Wednesday, May 10, 2023

Toward a Philosophy of Recorded Music

There is nothing new under the sun. Well, for the most part there is nothing new under the sun, which is the same as saying there are a few things new under the sun. The reason we so often state there isn't is because we need the reminder that whatever passion or trend is all-consuming within the world we live in, chances are we've seen its like before. We should just chill.

Within the context of the history of the species, however, recorded music is new. We finally have a history of recorded music worthy of the name, an accumulation of material with the depth and breadth to make serious study a possibility and complete mastery an impossibility. Maybe in 1900 it could have been a goal to be an Erasmus of recorded music and have heard every recording then in existence. Today it would be impossible to hear everything recorded and commercially released in even a single year, even if you devoted a lifetime to listening to just music from, say, 2012. 

Recorded music has gone from being a technological breakthrough, to being a novelty and a fad, to being an art form and a form of big business, to being sown into the very fabric of contemporary life.  We know there was long stretches of time when recorded music didn't exist, but I doubt very much we know what it felt like to live without it. 

Really, that is what music is about for us, the feels. If you subscribe to the idea that Palto's Republic is really an examination of the ordering of the human soul more than it is a treatise on good government (which has always made a good deal of sense to me), the strictures Socrates makes on music are pretty sensible. When Socrates says the state should regulate the modes of music because if they change the entire structure of society, including the laws, will change with them, we can think of that as the reason of a person making sure they are not carried away by the music. Think of how we depict teenage rebellion so often as having a musical dimension. The adoption of a new style or mode of music signals the adolescents rejection of the old norms and the end of the old order. In such a reading Socrates understands the power of it all, he is simply counseling us to be smart about it. 

Are we? Probably not according to the terms laid out by Socrates and Plato. Plenty of us "get lost" in music. We turn to it when we need solace; we use it to set the mood, whether we are looking to boogie or looking to get laid; it becomes a companion to help us fill up an empty apartment; we think about it, we read about it, we collect it.

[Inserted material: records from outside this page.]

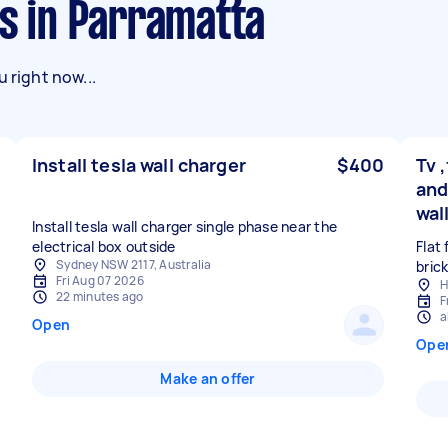
ks in Parramatta
 right now...
Install tesla wall charger
$400
Tv 
and
wal
Install tesla wall charger single phase near the
electrical box outside
Flat 
Sydney NSW 2117, Australia
Fri Aug 07 2026
H
22 minutes ago
F
a
Open
Ope
Make an offer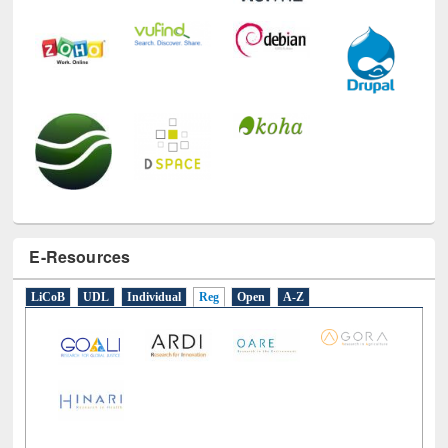
E-Resources
LiCoB
UDL
Individual
Reg
Open
A-Z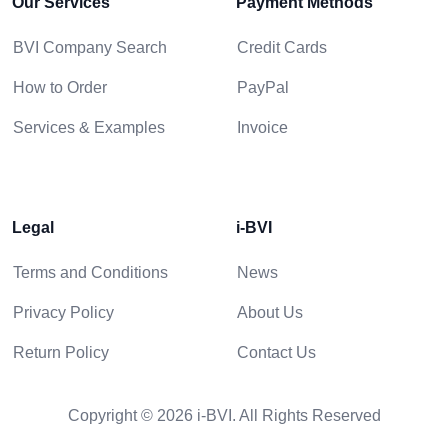
Our Services
Payment Methods
BVI Company Search
Credit Cards
How to Order
PayPal
Services & Examples
Invoice
Legal
i-BVI
Terms and Conditions
News
Privacy Policy
About Us
Return Policy
Contact Us
Copyright © 2026 i-BVI. All Rights Reserved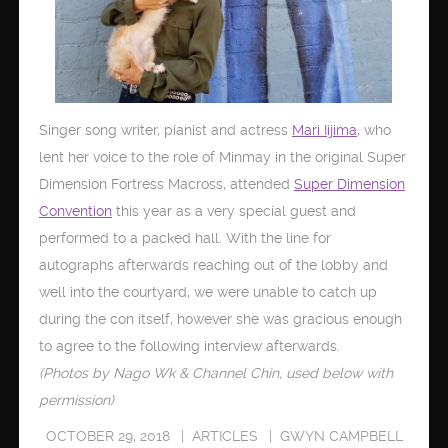
Singer song writer, pianist and actress
Mari Iijima
, who
lent her voice to the role of Minmay in the original Super
Dimension Fortress Macross, attended
Super Dimension
Convention
this year as a very special guest and
performed to a packed hall. With the line for
autographs afterwards reaching out of the lobby and
well into the courtyard, we were unable to catch up
during the con itself, however she was gracious enough
to agree to the following interview afterwards.
(Photos by Nago Wk & Channel Chin, used below with
permission)
OCTOBER 29, 2018
ARTICLES
GWYN CAMPBELL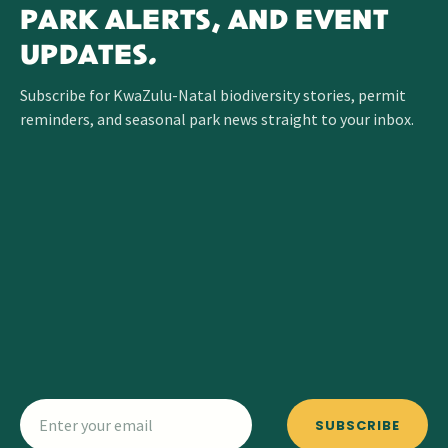
PARK ALERTS, AND EVENT
UPDATES.
Subscribe for KwaZulu-Natal biodiversity stories, permit
reminders, and seasonal park news straight to your inbox.
SUBSCRIBE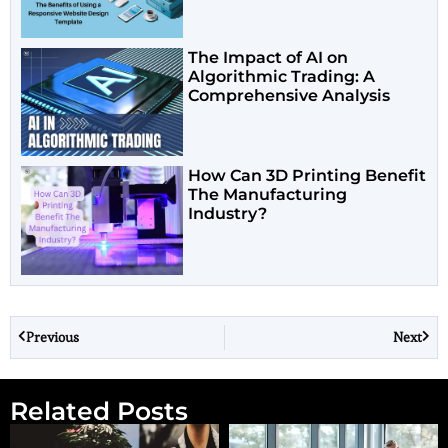
The Impact of AI on
Algorithmic Trading: A
Comprehensive Analysis
How Can 3D Printing Benefit
The Manufacturing
Industry?
Previous
Next
Related Posts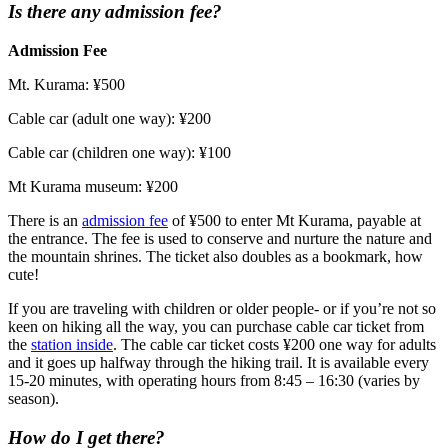
Is there any admission fee?
Admission Fee
Mt. Kurama: ¥500
Cable car (adult one way): ¥200
Cable car (children one way): ¥100
Mt Kurama museum: ¥200
There is an
admission fee
of ¥500 to enter Mt Kurama, payable at
the entrance. The fee is used to conserve and nurture the nature and
the mountain shrines. The ticket also doubles as a bookmark, how
cute!
If you are traveling with children or older people- or if you’re not so
keen on hiking all the way, you can purchase cable car ticket from
the
station inside
. The cable car ticket costs ¥200 one way for adults
and it goes up halfway through the hiking trail. It is available every
15-20 minutes, with operating hours from 8:45 – 16:30 (varies by
season).
How do I get there?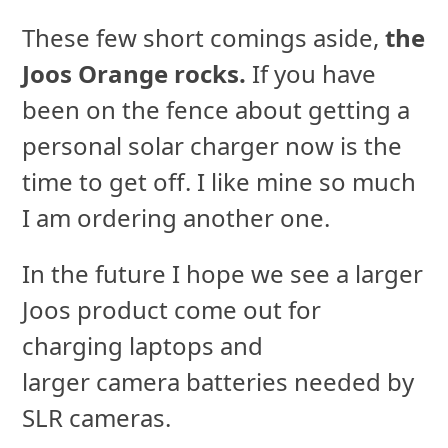
These few short comings aside,
the
Joos Orange rocks.
If you have
been on the fence about getting a
personal solar charger now is the
time to get off. I like mine so much
I am ordering another one.
In the future I hope we see a larger
Joos product come out for
charging laptops and
larger camera batteries needed by
SLR cameras.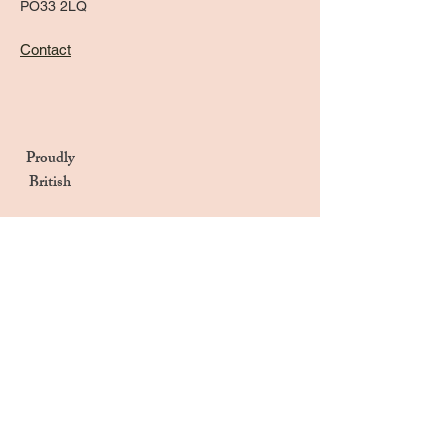
PO33 2LQ
Contact
Proudly
British
Handmade in the UK
Naturally Derived Ingredients
Privacy Notice
Terms & Conditions
Returns & Refunds Policy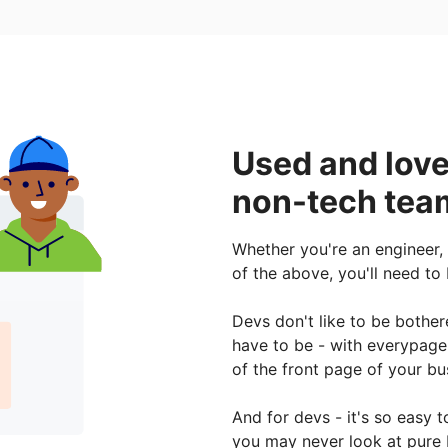
Used and love
non-tech team
Whether you're an engineer,
of the above, you'll need to
Devs don't like to be bothe
have to be - with everypage
of the front page of your bu
And for devs - it's so easy
you may never look at pure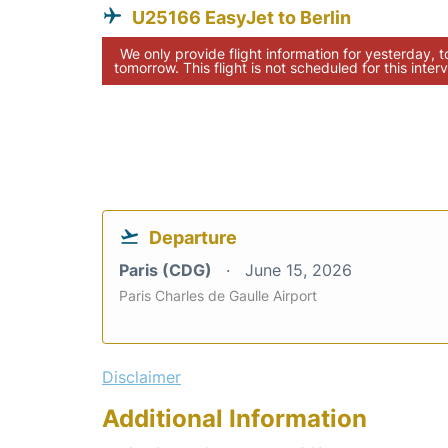
U25166 EasyJet to Berlin
We only provide flight information for yesterday, 
tomorrow. This flight is not scheduled for this interv
Departure
Paris (CDG)
June 15, 2026
Paris Charles de Gaulle Airport
Disclaimer
Additional Information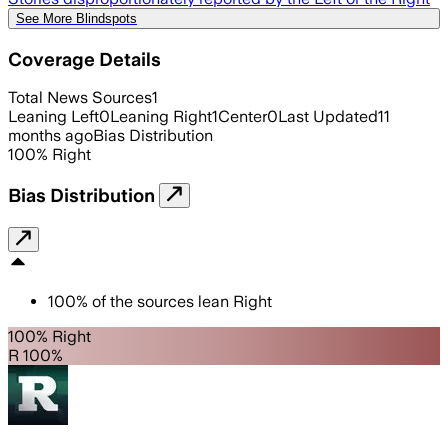
See More Blindspots
Coverage Details
Total News Sources
1
Leaning Left
0
Leaning Right
1
Center
0
Last Updated
11
months ago
Bias Distribution
100
%
Right
Bias Distribution
100
%
of the sources lean
Right
100% Right
R 100%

Allan Bloom may have infamously complained that modern music was little more than "[a] prepackaged masturbational fantasy," but those who live with it know it is a lot more all-encompassing than that, and not in the Dionysian orgiastic manner Bloom was fond of envisioning. Music affects us and we knowingly let it, for good and ill. 

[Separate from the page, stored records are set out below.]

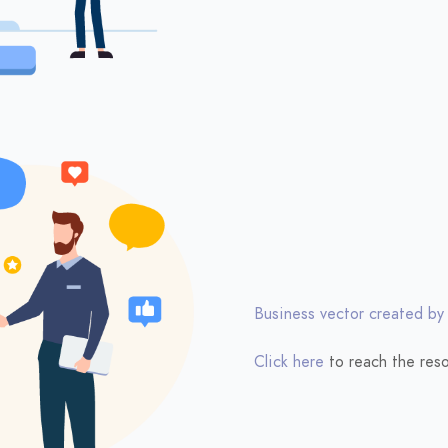
Business vector created by
Click here
to reach the reso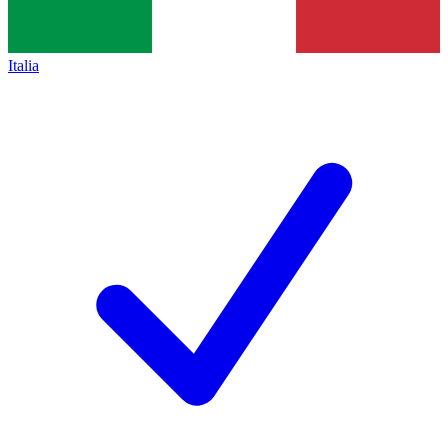
Italia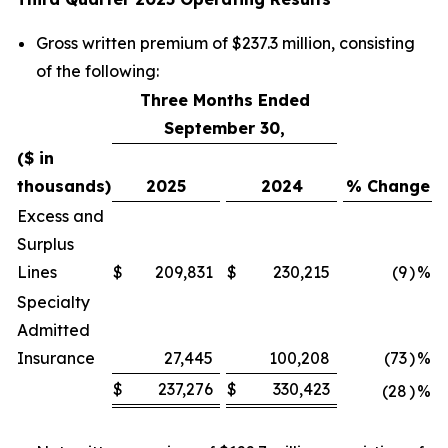
Gross written premium of $237.3 million, consisting
of the following:
Three Months Ended
September 30,
($ in
thousands)
2025
2024
% Change
Excess and
Surplus
Lines
$
209,831
$
230,215
(9
)
%
Specialty
Admitted
Insurance
27,445
100,208
(73
)
%
$
237,276
$
330,423
(28
)
%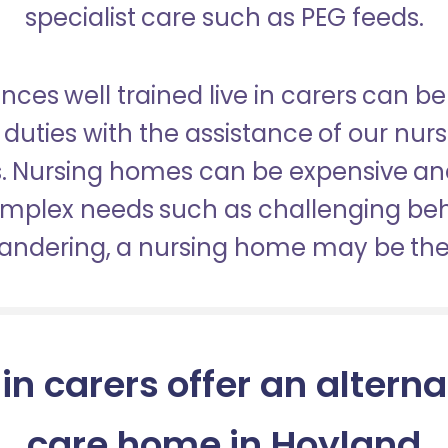
specialist care such as PEG feeds.
nces well trained live in carers can be
duties with the assistance of our nur
es. Nursing homes can be expensive a
omplex needs such as challenging be
wandering, a nursing home may be the 
 in carers offer an alterna
care home in Hoyland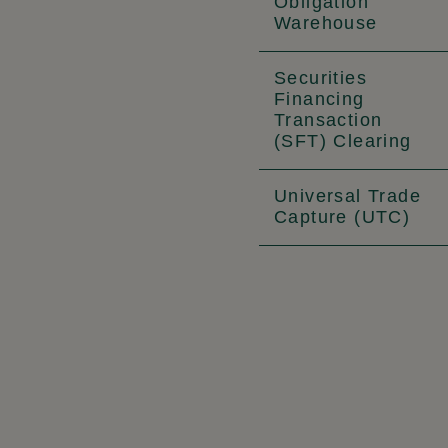
Obligation
Warehouse
Securities
Financing
Transaction
(SFT) Clearing
Universal Trade
Capture (UTC)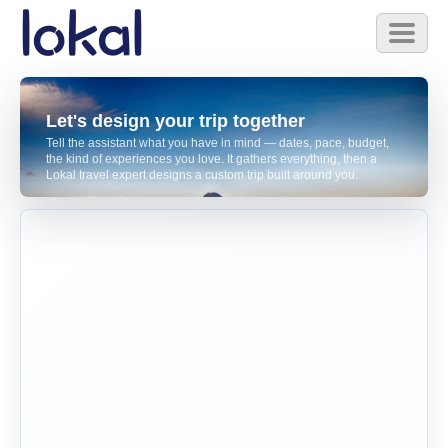
Skip to main content
Toggl
naviga
Let's design your trip together
Tell the assistant what you have in mind — dates, pace, budget,
the kind of experiences you love. It gathers everything, then a
Lokal travel expert designs a custom trip built around you.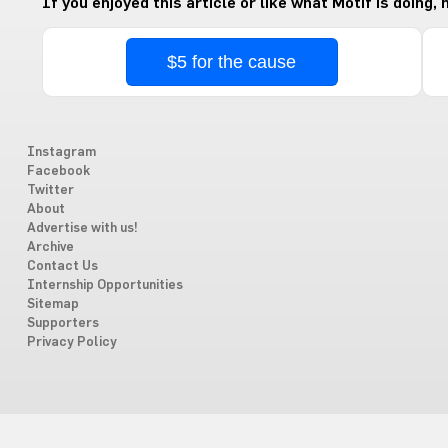
If you enjoyed this article or like what Motif is doing,
$5 for the cause
Instagram
Facebook
Twitter
About
Advertise with us!
Archive
Contact Us
Internship Opportunities
Sitemap
Supporters
Privacy Policy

Of course, when Plato wrote about music he meant "music and poetry," as the separation we instinctively place between music and poetry didn't exist. However, of greater impact is the difference between music as the ancient world knew it and recorded music as we know it. Art has always had the potential to have political or socio-economic implications, but the world of recorded music raises those potentialities to undreamt of heights. Yet, it isn't simply the scale of mass industrial production that gives recorded music its extra power, it is also its continuity. Recorded music can have mass appeal, it can have niche appeal, and what is mass marketed today might be niche indeed in 30 years' time. And that niche musical genre just a few people loved forty years ago may be the next big thing to generation yet unborn. It endures in a way even printed music notation cannot as it is without question authentic. Is a piece Bach wrote for harpsichord authentic after it has been transcribed for a modern piano? It is a question people can argue about, but there is no question when you play Louis Armstrong's "Mahogany Hall Stomp" that you have the real deal. 

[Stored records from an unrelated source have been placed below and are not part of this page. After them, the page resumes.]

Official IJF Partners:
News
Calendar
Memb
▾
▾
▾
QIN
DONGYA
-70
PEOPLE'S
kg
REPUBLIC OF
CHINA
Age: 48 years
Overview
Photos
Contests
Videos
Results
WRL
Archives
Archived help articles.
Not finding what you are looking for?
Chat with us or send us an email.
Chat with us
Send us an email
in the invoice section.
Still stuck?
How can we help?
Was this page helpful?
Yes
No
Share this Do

It is this continuity that allows recorded music to transcend generations in a way music simply hadn't been able to in the past. We often do tend to remain firmly within our generational bubble.  It is comfortable and can touch on our nostalgia and pathos for the people and places that make up our personal history. But we also can become time travelers, if we want to, or world travelers if we want to. It is so ordinary we don't even recognize it as a boon of civilization, but that is exactly what it is. There may be those who claim to long for the simplicity of life in the 1600's, but not me.  I want to crank some Matthew Sweet already.